[The task]: Reproduce every one of the records below verbatim, keeping each line and character unchanged.

Records from a collection:
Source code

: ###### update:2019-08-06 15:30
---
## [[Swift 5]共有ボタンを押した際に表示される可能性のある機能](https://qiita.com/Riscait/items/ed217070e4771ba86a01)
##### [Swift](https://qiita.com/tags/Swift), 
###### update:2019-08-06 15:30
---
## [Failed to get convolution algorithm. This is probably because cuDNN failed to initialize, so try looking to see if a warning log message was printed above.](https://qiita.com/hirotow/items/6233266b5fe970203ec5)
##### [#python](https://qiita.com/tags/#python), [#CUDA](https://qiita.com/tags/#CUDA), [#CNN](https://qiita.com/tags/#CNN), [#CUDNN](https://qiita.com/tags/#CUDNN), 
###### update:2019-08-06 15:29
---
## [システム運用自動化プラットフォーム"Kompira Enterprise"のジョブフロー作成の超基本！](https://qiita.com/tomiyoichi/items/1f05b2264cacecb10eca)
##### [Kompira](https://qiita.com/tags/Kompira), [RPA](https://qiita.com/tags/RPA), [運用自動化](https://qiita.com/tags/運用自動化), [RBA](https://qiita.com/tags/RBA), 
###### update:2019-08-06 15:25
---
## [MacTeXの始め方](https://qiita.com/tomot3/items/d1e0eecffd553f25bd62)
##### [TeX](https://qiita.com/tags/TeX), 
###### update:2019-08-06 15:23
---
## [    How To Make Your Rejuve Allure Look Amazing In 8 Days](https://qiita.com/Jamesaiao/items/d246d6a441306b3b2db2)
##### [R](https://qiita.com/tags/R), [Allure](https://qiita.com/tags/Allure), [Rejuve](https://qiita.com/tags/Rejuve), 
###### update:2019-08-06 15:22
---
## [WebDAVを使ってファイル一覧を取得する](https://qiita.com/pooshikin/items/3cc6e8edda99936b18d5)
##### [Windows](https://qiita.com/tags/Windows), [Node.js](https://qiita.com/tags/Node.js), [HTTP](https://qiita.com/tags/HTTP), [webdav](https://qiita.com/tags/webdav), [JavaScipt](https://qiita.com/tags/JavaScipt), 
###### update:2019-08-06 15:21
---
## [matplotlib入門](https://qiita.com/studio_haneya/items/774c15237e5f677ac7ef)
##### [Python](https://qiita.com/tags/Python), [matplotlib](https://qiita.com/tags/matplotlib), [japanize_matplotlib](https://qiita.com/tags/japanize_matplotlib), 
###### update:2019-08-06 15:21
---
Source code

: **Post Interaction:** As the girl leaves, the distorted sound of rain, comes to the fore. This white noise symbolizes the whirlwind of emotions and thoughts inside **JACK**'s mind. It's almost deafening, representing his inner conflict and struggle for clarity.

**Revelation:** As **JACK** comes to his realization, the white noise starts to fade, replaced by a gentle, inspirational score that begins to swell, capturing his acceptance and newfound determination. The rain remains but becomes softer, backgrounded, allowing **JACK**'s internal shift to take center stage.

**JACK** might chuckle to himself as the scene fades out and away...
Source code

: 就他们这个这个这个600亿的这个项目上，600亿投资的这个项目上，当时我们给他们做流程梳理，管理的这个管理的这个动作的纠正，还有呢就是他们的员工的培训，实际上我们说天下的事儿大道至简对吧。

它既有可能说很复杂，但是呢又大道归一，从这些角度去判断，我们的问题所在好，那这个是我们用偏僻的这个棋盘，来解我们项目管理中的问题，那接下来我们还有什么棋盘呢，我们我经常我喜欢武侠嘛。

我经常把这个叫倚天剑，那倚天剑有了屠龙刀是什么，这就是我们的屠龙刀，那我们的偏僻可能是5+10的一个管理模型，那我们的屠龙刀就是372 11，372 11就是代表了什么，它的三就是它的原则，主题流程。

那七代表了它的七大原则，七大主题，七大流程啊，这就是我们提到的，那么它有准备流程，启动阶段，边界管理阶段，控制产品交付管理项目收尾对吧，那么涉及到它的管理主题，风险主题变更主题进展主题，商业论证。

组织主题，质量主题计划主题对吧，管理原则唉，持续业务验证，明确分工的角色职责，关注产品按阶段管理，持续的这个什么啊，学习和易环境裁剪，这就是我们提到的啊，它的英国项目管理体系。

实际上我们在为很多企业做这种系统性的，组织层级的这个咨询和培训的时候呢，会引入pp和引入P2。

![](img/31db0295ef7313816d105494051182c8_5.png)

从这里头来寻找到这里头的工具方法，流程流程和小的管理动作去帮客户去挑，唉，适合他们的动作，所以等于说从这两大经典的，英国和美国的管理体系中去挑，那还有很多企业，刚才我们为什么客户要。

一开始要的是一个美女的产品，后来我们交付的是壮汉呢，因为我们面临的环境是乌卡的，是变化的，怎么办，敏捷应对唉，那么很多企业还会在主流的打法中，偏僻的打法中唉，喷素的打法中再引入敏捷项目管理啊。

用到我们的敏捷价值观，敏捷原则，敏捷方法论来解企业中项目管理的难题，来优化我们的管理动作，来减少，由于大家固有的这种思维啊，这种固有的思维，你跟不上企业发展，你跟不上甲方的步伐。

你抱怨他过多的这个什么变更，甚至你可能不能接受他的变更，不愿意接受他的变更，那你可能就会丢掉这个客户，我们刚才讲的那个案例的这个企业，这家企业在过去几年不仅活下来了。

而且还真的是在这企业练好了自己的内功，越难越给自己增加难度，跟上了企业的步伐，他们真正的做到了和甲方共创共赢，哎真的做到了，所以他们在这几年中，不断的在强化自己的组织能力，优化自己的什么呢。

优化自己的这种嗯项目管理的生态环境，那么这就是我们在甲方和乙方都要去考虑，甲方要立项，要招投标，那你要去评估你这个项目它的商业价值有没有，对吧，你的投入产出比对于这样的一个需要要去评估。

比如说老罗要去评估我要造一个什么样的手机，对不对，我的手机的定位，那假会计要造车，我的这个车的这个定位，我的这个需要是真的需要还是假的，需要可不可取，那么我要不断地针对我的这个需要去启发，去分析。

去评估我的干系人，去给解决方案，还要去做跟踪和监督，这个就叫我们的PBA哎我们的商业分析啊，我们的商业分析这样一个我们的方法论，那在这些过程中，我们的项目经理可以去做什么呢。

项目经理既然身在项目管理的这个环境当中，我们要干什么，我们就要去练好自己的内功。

[Output]:
Source code

: ###### update:2019-08-06 15:30
---
## [[Swift 5]共有ボタンを押した際に表示される可能性のある機能](https://qiita.com/Riscait/items/ed217070e4771ba86a01)
##### [Swift](https://qiita.com/tags/Swift), 
###### update:2019-08-06 15:30
---
## [Failed to get convolution algorithm. This is probably because cuDNN failed to initialize, so try looking to see if a warning log message was printed above.](https://qiita.com/hirotow/items/6233266b5fe970203ec5)
##### [#python](https://qiita.com/tags/#python), [#CUDA](https://qiita.com/tags/#CUDA), [#CNN](https://qiita.com/tags/#CNN), [#CUDNN](https://qiita.com/tags/#CUDNN), 
###### update:2019-08-06 15:29
---
## [システム運用自動化プラットフォーム"Kompira Enterprise"のジョブフロー作成の超基本！](https://qiita.com/tomiyoichi/items/1f05b2264cacecb10eca)
##### [Kompira](https://qiita.com/tags/Kompira), [RPA](https://qiita.com/tags/RPA), [運用自動化](https://qiita.com/tags/運用自動化), [RBA](https://qiita.com/tags/RBA), 
###### update:2019-08-06 15:25
---
## [MacTeXの始め方](https://qiita.com/tomot3/items/d1e0eecffd553f25bd62)
##### [TeX](https://qiita.com/tags/TeX), 
###### update:2019-08-06 15:23
---
## [    How To Make Your Rejuve Allure Look Amazing In 8 Days](https://qiita.com/Jamesaiao/items/d246d6a441306b3b2db2)
##### [R](https://qiita.com/tags/R), [Allure](https://qiita.com/tags/Allure), [Rejuve](https://qiita.com/tags/Rejuve), 
###### update:2019-08-06 15:22
---
## [WebDAVを使ってファイル一覧を取得する](https://qiita.com/pooshikin/items/3cc6e8edda99936b18d5)
##### [Windows](https://qiita.com/tags/Windows), [Node.js](https://qiita.com/tags/Node.js), [HTTP](https://qiita.com/tags/HTTP), [webdav](https://qiita.com/tags/webdav), [JavaScipt](https://qiita.com/tags/JavaScipt), 
###### update:2019-08-06 15:21
---
## [matplotlib入門](https://qiita.com/studio_haneya/items/774c15237e5f677ac7ef)
##### [Python](https://qiita.com/tags/Python), [matplotlib](https://qiita.com/tags/matplotlib), [japanize_matplotlib](https://qiita.com/tags/japanize_matplotlib), 
###### update:2019-08-06 15:21
---
Source code

: **Post Interaction:** As the girl leaves, the distorted sound of rain, comes to the fore. This white noise symbolizes the whirlwind of emotions and thoughts inside **JACK**'s mind. It's almost deafening, representing his inner conflict and struggle for clarity.

**Revelation:** As **JACK** comes to his realization, the white noise starts to fade, replaced by a gentle, inspirational score that begins to swell, capturing his acceptance and newfound determination. The rain remains but becomes softer, backgrounded, allowing **JACK**'s internal shift to take center stage.

**JACK** might chuckle to himself as the scene fades out and away...
Source code

: 就他们这个这个这个600亿的这个项目上，600亿投资的这个项目上，当时我们给他们做流程梳理，管理的这个管理的这个动作的纠正，还有呢就是他们的员工的培训，实际上我们说天下的事儿大道至简对吧。

它既有可能说很复杂，但是呢又大道归一，从这些角度去判断，我们的问题所在好，那这个是我们用偏僻的这个棋盘，来解我们项目管理中的问题，那接下来我们还有什么棋盘呢，我们我经常我喜欢武侠嘛。

我经常把这个叫倚天剑，那倚天剑有了屠龙刀是什么，这就是我们的屠龙刀，那我们的偏僻可能是5+10的一个管理模型，那我们的屠龙刀就是372 11，372 11就是代表了什么，它的三就是它的原则，主题流程。

那七代表了它的七大原则，七大主题，七大流程啊，这就是我们提到的，那么它有准备流程，启动阶段，边界管理阶段，控制产品交付管理项目收尾对吧，那么涉及到它的管理主题，风险主题变更主题进展主题，商业论证。

组织主题，质量主题计划主题对吧，管理原则唉，持续业务验证，明确分工的角色职责，关注产品按阶段管理，持续的这个什么啊，学习和易环境裁剪，这就是我们提到的啊，它的英国项目管理体系。

实际上我们在为很多企业做这种系统性的，组织层级的这个咨询和培训的时候呢，会引入pp和引入P2。

![](img/31db0295ef7313816d105494051182c8_5.png)

从这里头来寻找到这里头的工具方法，流程流程和小的管理动作去帮客户去挑，唉，适合他们的动作，所以等于说从这两大经典的，英国和美国的管理体系中去挑，那还有很多企业，刚才我们为什么客户要。

一开始要的是一个美女的产品，后来我们交付的是壮汉呢，因为我们面临的环境是乌卡的，是变化的，怎么办，敏捷应对唉，那么很多企业还会在主流的打法中，偏僻的打法中唉，喷素的打法中再引入敏捷项目管理啊。

用到我们的敏捷价值观，敏捷原则，敏捷方法论来解企业中项目管理的难题，来优化我们的管理动作，来减少，由于大家固有的这种思维啊，这种固有的思维，你跟不上企业发展，你跟不上甲方的步伐。

你抱怨他过多的这个什么变更，甚至你可能不能接受他的变更，不愿意接受他的变更，那你可能就会丢掉这个客户，我们刚才讲的那个案例的这个企业，这家企业在过去几年不仅活下来了。

而且还真的是在这企业练好了自己的内功，越难越给自己增加难度，跟上了企业的步伐，他们真正的做到了和甲方共创共赢，哎真的做到了，所以他们在这几年中，不断的在强化自己的组织能力，优化自己的什么呢。

优化自己的这种嗯项目管理的生态环境，那么这就是我们在甲方和乙方都要去考虑，甲方要立项，要招投标，那你要去评估你这个项目它的商业价值有没有，对吧，你的投入产出比对于这样的一个需要要去评估。

比如说老罗要去评估我要造一个什么样的手机，对不对，我的手机的定位，那假会计要造车，我的这个车的这个定位，我的这个需要是真的需要还是假的，需要可不可取，那么我要不断地针对我的这个需要去启发，去分析。

去评估我的干系人，去给解决方案，还要去做跟踪和监督，这个就叫我们的PBA哎我们的商业分析啊，我们的商业分析这样一个我们的方法论，那在这些过程中，我们的项目经理可以去做什么呢。

项目经理既然身在项目管理的这个环境当中，我们要干什么，我们就要去练好自己的内功。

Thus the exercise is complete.